Cybersécurité : La Cnil débordée en 2021, entre réglementation sur les cookies et lutte contre les rançongiciels

Une année record. Si le nombre de plaintes auprès de la Cnil semble avoir atteint un « plateau élevé » à plus de 14.000, l’année 2021 a été « sans précédent » sur le plan des sanctions. L’institution garante de la vie privée et de la liberté des internautes en France souligne dans son rapport annuel, publié ce mercredi « le nombre de mesures adoptées (18 sanctions et 135 mises en demeure) » et « le montant cumulé des amendes, qui atteint plus de 214 millions d’euros » (+55 %).
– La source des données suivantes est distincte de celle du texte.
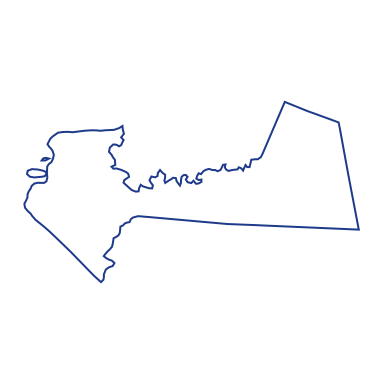 São Caetano de Odivelas, Pará, Brazil, rotated 271°
{"feature_id": "56859067B48440090110628", "entity_name": "São Caetano de Odivelas", "entity_type": "district", "adm_level": 2, "iso_a3": "BRA", "parent_name": "Brazil", "parent_adm1": "Pará", "projection": "albers", "projection_center": [-48.02, -0.863], "detail": "fine", "context": "isolated", "style": "outline", "palette": "blue", "viewbox_px": 384, "rotation_deg": 271, "n_neighbors": 0, "source": "geoboundaries", "source_scale": "gbopen_adm2", "svg_char_len": 2602}
<svg xmlns="http://www.w3.org/2000/svg" viewBox="0 0 384 384"><g transform="rotate(271 192 192)"><path d="M264.1,337.4L265.8,332.6L275.0,305.8L280.2,292.3L283.7,283.2L231.5,261.9L228.0,260.2L225.9,257.2L225.8,254.2L225.3,250.7L221.8,250.0L217.9,249.1L217.9,246.7L219.9,245.1L216.9,243.7L214.3,242.7L216.5,240.9L217.5,238.4L215.4,237.1L214.7,231.8L213.7,228.2L214.9,225.9L217.1,224.4L220.1,225.0L219.7,222.6L214.6,220.2L213.2,217.3L214.4,214.7L214.3,212.1L215.4,208.6L214.3,205.1L212.9,203.0L210.0,200.7L210.8,198.3L207.8,196.7L205.4,196.1L204.1,198.6L204.6,201.2L202.2,201.2L200.6,198.3L200.3,195.8L203.3,193.3L200.9,191.1L201.7,187.5L204.4,185.6L207.1,187.3L209.0,185.4L208.6,183.0L206.8,181.3L203.8,180.8L201.0,180.8L198.2,179.8L202.4,176.5L205.6,175.6L205.9,172.9L204.4,170.9L203.2,168.8L200.6,165.1L202.9,164.2L206.2,164.9L208.9,164.8L210.5,162.3L213.4,159.7L210.4,157.5L207.4,157.3L206.0,154.8L206.8,151.1L203.0,149.3L200.6,150.7L198.0,152.8L194.9,152.1L195.0,148.8L196.8,142.8L198.3,140.6L195.0,139.1L191.7,138.6L191.4,135.7L193.0,131.5L200.1,123.4L202.6,124.0L206.1,128.8L209.2,127.9L210.7,125.9L212.9,120.9L214.2,116.0L213.9,113.0L215.9,111.1L217.7,114.8L222.9,114.3L225.6,112.2L227.9,110.9L230.7,108.3L235.0,109.1L238.2,112.5L237.9,115.7L236.4,118.3L237.7,120.4L240.4,121.5L242.7,122.7L245.4,120.2L249.0,122.9L253.3,121.7L256.8,121.3L254.6,118.0L252.8,113.0L252.2,103.9L251.6,99.4L252.0,94.7L251.9,90.0L251.4,83.6L249.7,71.7L250.0,66.5L249.7,61.5L248.9,56.9L245.0,51.6L242.6,49.3L237.3,46.7L234.6,48.5L232.9,50.3L230.5,51.9L226.9,53.2L222.6,52.4L219.3,50.8L217.5,48.4L214.9,46.8L208.6,46.6L203.9,47.1L200.1,46.2L198.5,43.9L198.5,40.9L198.5,37.3L197.6,34.1L195.3,31.6L192.6,30.6L189.7,28.7L186.7,27.6L183.9,27.6L181.0,26.5L177.3,24.6L173.4,25.3L170.0,28.2L167.5,31.1L165.4,32.5L161.5,36.0L154.5,45.0L149.7,50.6L144.5,56.3L130.3,71.5L106.7,95.3L100.3,102.6L102.8,105.0L105.6,105.4L108.0,105.3L113.0,107.2L115.3,110.3L116.5,113.9L119.6,115.7L122.0,113.1L123.1,109.7L124.6,107.1L126.4,104.9L128.6,106.5L131.1,108.6L133.2,110.8L135.9,113.0L139.7,113.8L144.4,114.4L145.9,117.2L147.3,119.2L149.8,120.5L153.0,120.8L156.1,121.0L157.5,123.8L159.4,125.3L160.3,127.7L160.8,130.1L163.7,131.3L165.3,133.2L166.1,135.6L166.9,138.7L166.2,149.4L160.6,228.0L160.4,237.0L160.0,256.3L159.8,262.7L157.3,359.4L212.8,347.8L257.6,338.8L264.1,337.4ZM208.6,46.6L210.3,44.0L211.3,40.2L211.8,37.3L212.1,31.6L210.4,27.4L207.1,26.7L204.5,29.6L203.8,34.1L204.2,37.8L204.6,41.3L205.2,44.5L208.6,46.6ZM223.6,45.2L223.0,42.7L220.9,41.2L221.0,44.9L222.9,48.4L223.6,45.2Z" fill="none" stroke="#1e3a8a" stroke-width="2"/></g></svg>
Parmi les gros dossiers, qui expliquent ces chiffres records, la gestion des cookies, des traceurs utilisés par les géants publicitaires, est au sommet de la pile. Après avoir laissé un temps d’adaptation aux entreprises, la Cnil a pu cette fois s’appuyer sur la réglementation européenne RGPD, qui prévoit des amendes allant jusqu’à 4 % du chiffre d’affaires. Ainsi, Google et Facebook ont été sanctionnés en décembre à hauteur de respectivement 150 et 60 millions d’euros, car « ils ne permettaient pas à des millions d’internautes de refuser les cookies aussi facilement que de les accepter », a rappelé la présidente de la Cnil Marie-Laure Denis lors d’une conférence de presse.

Quatorze signalements de violations de données par jour

Les deux géants ont depuis indiqué avoir modifié leur interface, a relevé la Cnil. Le régulateur a par ailleurs réitéré sa mise en garde sur l’outil d’analyse du trafic Google Analytics, sur lequel elle a annoncé 3 mises en demeure. « La récente annonce d’un accord de principe (sur les transferts de données, ndlr) entre l’UE et les Etats-Unis constitue un premier pas important, mais ne modifie pas à ce stade le cadre juridique des transferts. En l’absence d’un texte qui ne sera pas prêt avant plusieurs mois, les acteurs doivent prendre des mesures pour veiller au respect de la protection des données », a déclaré Marie-Laure Denis.

La Commission a également observé une hausse spectaculaire des signalements de violations de données, plus de 14 par jour en moyenne, liée à la prise de conscience par les entreprises de l’obligation de signaler toute fuite de données personnelles, mais aussi à la « très forte croissance des attaques informatiques, notamment les attaques par rançongiciels » qui ciblent d’abord les entreprises, les collectivités et les organismes publics, particulièrement dans le secteur de la santé. Quelque 3.000 violations, soit 59 % des signalements, résultaient d’un piratage informatique, et plus de 2.150 étaient liées à des rançongiciels, a-t-elle établi.

Une institution en manque de moyens

Face à cette activité en hausse et à la perspective d’obtenir de nouvelles missions à travers la nouvelle régulation européenne sur le numérique (DSA, DMA, Data Act, règlement sur l’intelligence artificielle, règlement ePrivacy), la Cnil veut faire évoluer ses pratiques. Elle compte « prendre davantage de petites sanctions » en s’appuyant sur une procédure simplifiée permettant au seul président de sa formation restreinte de prononcer des amendes d’un montant maximal de 20.000 euros, et des astreintes de 100 euros par jour maximum.

« Quand on sanctionne par exemple un cabinet de dentiste, on a constaté que ça permet de mettre en conformité tout un secteur », a justifié Marie-Laure Denis. Mais cette réforme est aussi l’occasion d’alléger un peu le travail d’une institution saturée. « C’est une vraie nécessité de conforter les moyens de la Cnil », a-t-elle poursuivi. L’institution disposera fin 2022 de 270 agents pour un budget de quelque 22 millions d’euros, encore loin de ses homologues britannique et allemande qui comptent près de 1.000 agents.